» Provided records
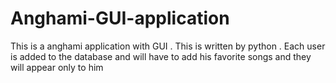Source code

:# Anghami-GUI-application
This is a anghami application with GUI . This is written by python . Each user is added to the database and will have to add his favorite songs and  they will appear only to him
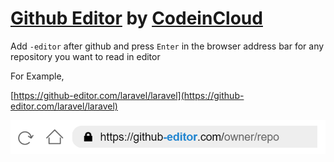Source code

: # [Github Editor](https://github-editor.com) by [CodeinCloud](https://codeincloud.net)
Add `-editor` after github and press `Enter` in the browser address bar for any repository you want to read in editor

For Example,

[https://github-editor.com/laravel/laravel](https://github-editor.com/laravel/laravel)

![Github Editor](https://raw.githubusercontent.com/github-editor/github-editor/main/sample-img.png)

» Problem to work on
Output the material above exactly, without pictures.

» Your solution
Source code

:# Anghami-GUI-application
This is a anghami application with GUI . This is written by python . Each user is added to the database and will have to add his favorite songs and  they will appear only to him
Source code

: # [Github Editor](https://github-editor.com) by [CodeinCloud](https://codeincloud.net)
Add `-editor` after github and press `Enter` in the browser address bar for any repository you want to read in editor

For Example,

[https://github-editor.com/laravel/laravel](https://github-editor.com/laravel/laravel)

![Github Editor](https://raw.githubusercontent.com/github-editor/github-editor/main/sample-img.png)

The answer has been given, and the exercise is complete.